転生したらロボットの中だった(ただし、出る事はできません)

ファーストなサイコロ

運命という世界線を壊せ 399

『くくくく……あははははははははははははは!! よりよい負の感情、そしてあふれ出る力の奔流。心地よい……心地よいぞ!!』

 なにやらこの町全体にそんな声が響く。ようやく勇者がなんとかなったと思ったら、地下の、更に地下が盛り上がってた。何かが出てこようとしてる? 
 多分だけど、勇者がああなったのには何かがあるんだとは思ってた。その原因かな? そう思ってると、建物の一つから人の姿が……

「王様達がここには……避難を……」

 そういえばそういう状況だったね。中央から王様達を連れ出してたなか、いきなりこの埋もれた都市へと落ちたんだ。だからここには王様達も居るんだよね。全くもって忘れてたよ。
 まあこの世界には大切な人々なのかもしれないけど……私にとっては別に……だからね。サンクチュアリをポンッと差し出してくれる王族様なら、重要度がめっちゃ上がるんだけど、その可能性は低いしね。

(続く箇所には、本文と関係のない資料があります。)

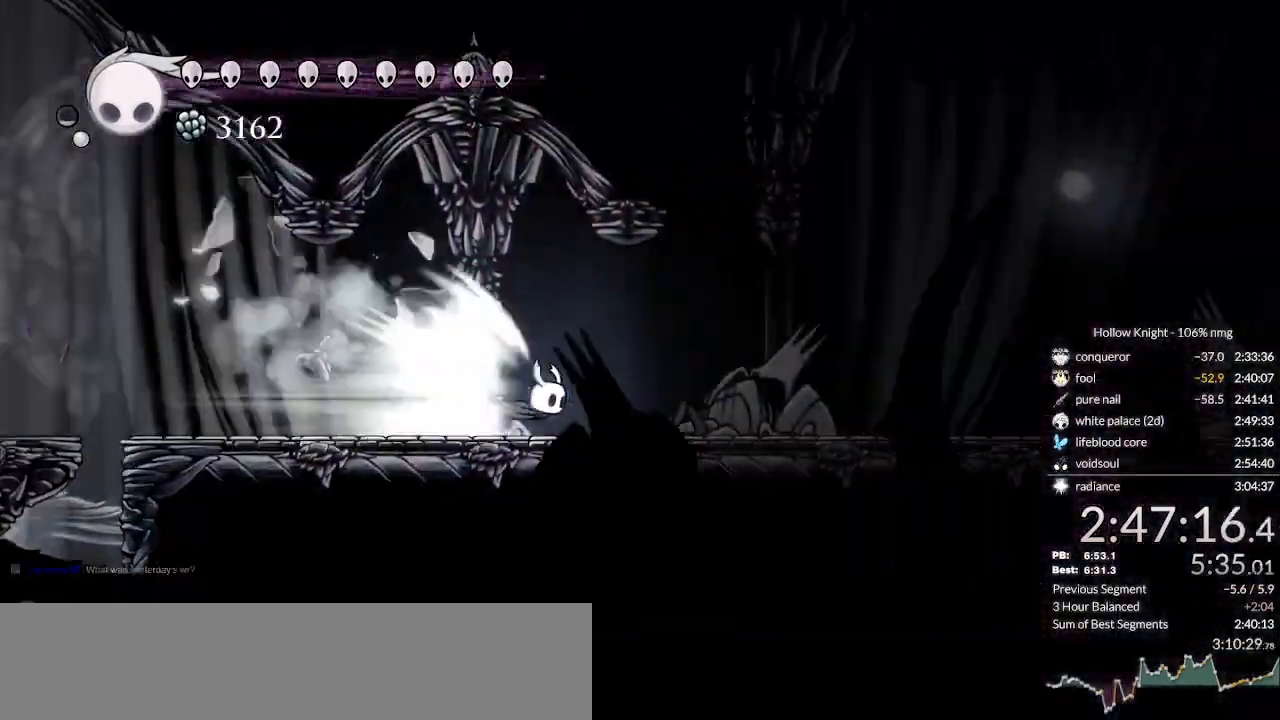
{"keys": ["right"], "events": [[266, "jump", "down"], [433, "jump", "up"]]}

『はあ~、避難と行ってもあれだけの人数を一気には無理です』
「ですが!」
『だから、原因を潰しましょう。速攻で』

 そう言って私は勇者に手を向ける。するとその周囲に円上の陣が現れる。

「これは……」
『助けたいんでしょう? ここまで頑張ったんですし、私も力を貸しましょう。貴方は何ですか勇者?』

 これまで私は勇者と魔王、二人で完全な私専用の武器になると思ってた。けど聖剣という武器を使ってみて、勇者だって単体で武器になるのでは? と思った。いや、勇者の中には聖剣もあるし、ある意味、二人なのは変わんないし……まああの聖剣を使う――ってのはちょっとイヤではある。なにせ私には声聞こえるし……そういえば聞きたいことがあった。

『そういえば勇者、貴方って聖剣の声を聞いたことある?』
「どうでしょう……明確にはないですね。でも……心は通じてる気がします」

 なるほど……よかったね。絶対に聞かない方が良いよ。そこまでは言わないけどね。この世界には知らない方が良いことだってある。今の状態がきっと勇者と聖剣の関係性的には良いと思う。

 さて、あんまり時間も無い。なにかがこの更に下の方から起き上がろうとしてる。その前触れとしてか、この空間の端っこから黒光りする腕が八本くらい出てきてる。大きさから言ってG-01よりもかなり大きい。

 このまま出ると、この空間では収まらないと思う。そうなると完全に地上に出ることに……こいつを地上に出すとヤバそうだ。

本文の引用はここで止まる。